◆ **練習問題 1**
山之魚屋を紹介する学習用本文によると、「山之魚屋」を直営しているのはどこですか。
◆ **練習問題 2**
山之魚屋を紹介する学習用本文を、最後の文の後から書き進めてください。

◆ **学習用本文**
※

丹波の食卓を変える⁉ 新鮮な魚介がお手頃に!生け簀のある鮮魚販売店

山之魚屋

明石の魚介仲卸「八蔵水産」が直営する鮮魚販売店「山之魚屋」が、2021年(令和3)11月柏原町にオープンしました。これまで鮮魚専門の小売店が丹波にはほとんどなく、スーパーマーケットで切り身のパックを見かける程度でした。今回、縁あって丹波の地に開業することになり、20年以上高級スーパーマーケットの鮮魚売り場を担当していた西村孝さんが店長として切り盛りしています。食べ方の提案も含め、丹波の地に活きた魚の美味しさを伝えていきたいと意気込みます。

※

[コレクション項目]
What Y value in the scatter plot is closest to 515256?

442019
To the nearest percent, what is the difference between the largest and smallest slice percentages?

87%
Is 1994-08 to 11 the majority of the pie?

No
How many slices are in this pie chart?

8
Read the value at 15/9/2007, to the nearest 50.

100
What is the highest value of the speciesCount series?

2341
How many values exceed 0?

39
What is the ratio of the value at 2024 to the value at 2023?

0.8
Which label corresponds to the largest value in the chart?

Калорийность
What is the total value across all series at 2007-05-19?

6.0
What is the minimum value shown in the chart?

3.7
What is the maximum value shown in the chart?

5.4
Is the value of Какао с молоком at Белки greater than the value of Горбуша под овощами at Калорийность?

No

※

◆ **解答例 1**
明石の魚介仲卸「八蔵水産」です。

◆ **解答例 2**
早い者勝ち!開店金曜~日曜の来店前にはSNSを要チェック

同店では、明石近郊の瀬戸内で獲れたものを中心に、全国の新鮮な魚貝類をラインナップ。営業日である金曜~日曜の朝、明石の卸売市場まで仕入れに出向きます。この日は明石の天然鯛や高知の金目鯛がおすすめだと、西村さん。「スーパーマーケットにはないものをご用意できるのがうちの強み。それに都会に比べ、価格もかなりお得になっています。ものによっては百貨店の半値くらいでご提供できるものも」。

瀬戸内の魚は、身が締まっていて水臭さが少ないとのこと。その美味しさや品ぞろえの豊かさに魅了され、毎週通う常連客も増えています。和食や居酒屋、イタリアンなど市内の飲食店からの注文も多く、ある飲食店からは、「新しいメニューを開発することができて、お客様が喜んでくれた」と、嬉しい言葉もいただいたのだとか。
また、三田や丹波篠山など近隣地域からのお客様も増えているそうです。「子どもが生きた魚を見たことがない、と言って連れてこられる方も多いですね。食育になっているんだと思います。嬉しいですね。子どもたちにはやっぱり、本当に美味しい魚の味を知ってもらいたいですから」。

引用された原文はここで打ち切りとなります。